Some clinicians assume (incorrectly) that 1000 mcg of B12 should last patients at least 200 days, calculating from a 5 mcg daily requirement for the vitamin. Research indicates that the daily requirement may be closer to 10 mcg daily. Unfortunately, B12 is not stored in the body. After an injection, as much B12 as possible is captured by the transport protein in the blood (Transcobalamin II) and delivered to the cells. All non-protein-bound B12 is quickly excreted by the kidneys. One product leaflet for B12 states 50-98% of injected B12 is excreted with the urine. This explains why patients may experience relapse as early as 4 weeks after their last injection. When I ask patients, about 80% of them report that their symptoms return weeks or months before the next injection is due. It makes them feel unwell and puts them at risk of neurological damage.
Many patients don’t feel well on three-monthly injections. If anything, we should be shortening the interval between injections.

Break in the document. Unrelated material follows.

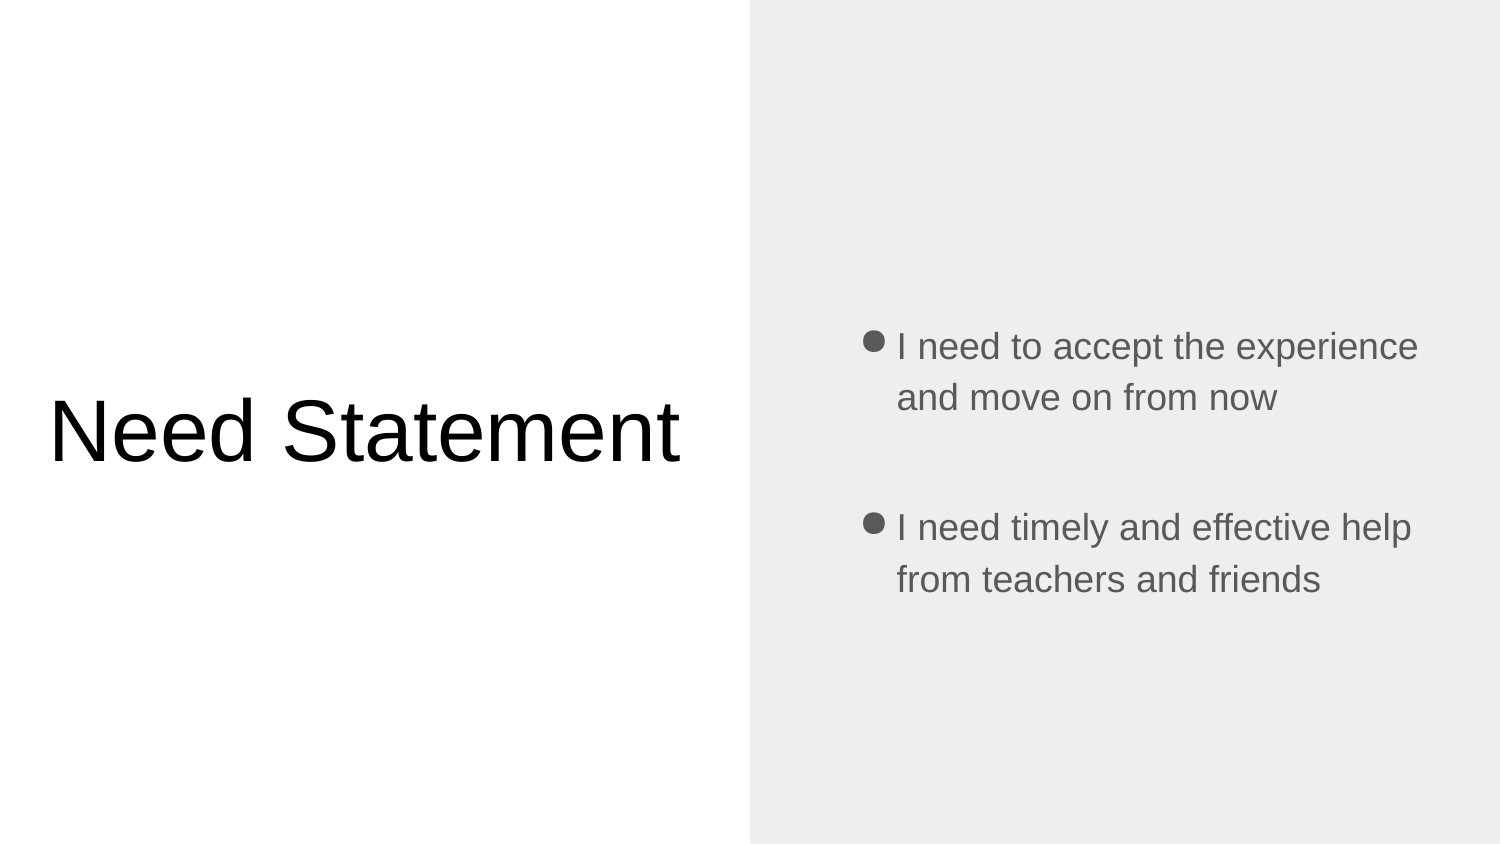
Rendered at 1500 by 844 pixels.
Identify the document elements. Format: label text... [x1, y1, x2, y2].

Any excess B12 is eliminated by the kidneys.
Guidance for the frequency of injections of hydroxocobalamin:
The symptoms of B12 deficiency follow from the metabolic functions of vitamin B12. It is needed for:
Methylation – B12 is cofactor in the process that synthesises the nearly universal methyldonor in the body: S-adenosyl-methionine. Methylation is needed for synthesis of myelin, neurotransmitters (including adrenalin and melatonin), epigenetics, protein repair and much more.

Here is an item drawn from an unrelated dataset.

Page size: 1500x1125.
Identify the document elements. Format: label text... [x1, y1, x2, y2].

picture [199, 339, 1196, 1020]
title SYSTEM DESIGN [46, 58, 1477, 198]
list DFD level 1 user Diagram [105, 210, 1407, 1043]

Cell multiplication – While B12 is cofactor, methylfolate is the methyldonor in the above process. As a result, methylfolate is converted to tetrahydrofolate, which is required for purine synthesis – which in turn is required for DNA synthesis. Therefore both B12 and folate deficiency can result in anaemia and intestinal atrophy. However, not all patients with vitamin B12 deficiency develop anaemia.
My mnemonic for the symptoms of B12 deficiency is:
A. Any neurological symptoms:
Mind: ‘brain fog’, poor memory, poor concentration, word finding difficulties, dementia, parkinsonism, insomnia. In about 1% of patients with deficiency, optic neuropathy.
Mood: anxiety, depression – sometimes to the point of suicidality. Some even experience hallucinations and psychosis.
Sensory: pins and needles or numbness in feet and/or hands, or sometimes increased sensitivity to pain.
Motor: muscle weakness, ataxia, reduced reflexes (if peripheral neuropathy) or increased reflexes and/or upgoing plantars (if central neuropathy).
Autonomic: postural hypotension, incontinence (which often seems to be urgency incontinence).
B. Problems due to lack of cell division in fast dividing tissues:
Anaemia, or any cytopaenia (including leucocytes, lymphocytes, platelets)
Mouth ulcers, malabsorption, diarrhoea due to macrocytosis and atrophy of the intestinal mucosa.
The debilitating fatigue which seems to be the most common symtpom of B12 deficiency may be due to a combination of neurological factors, anaemia, and the role of B12 in the mitochondria.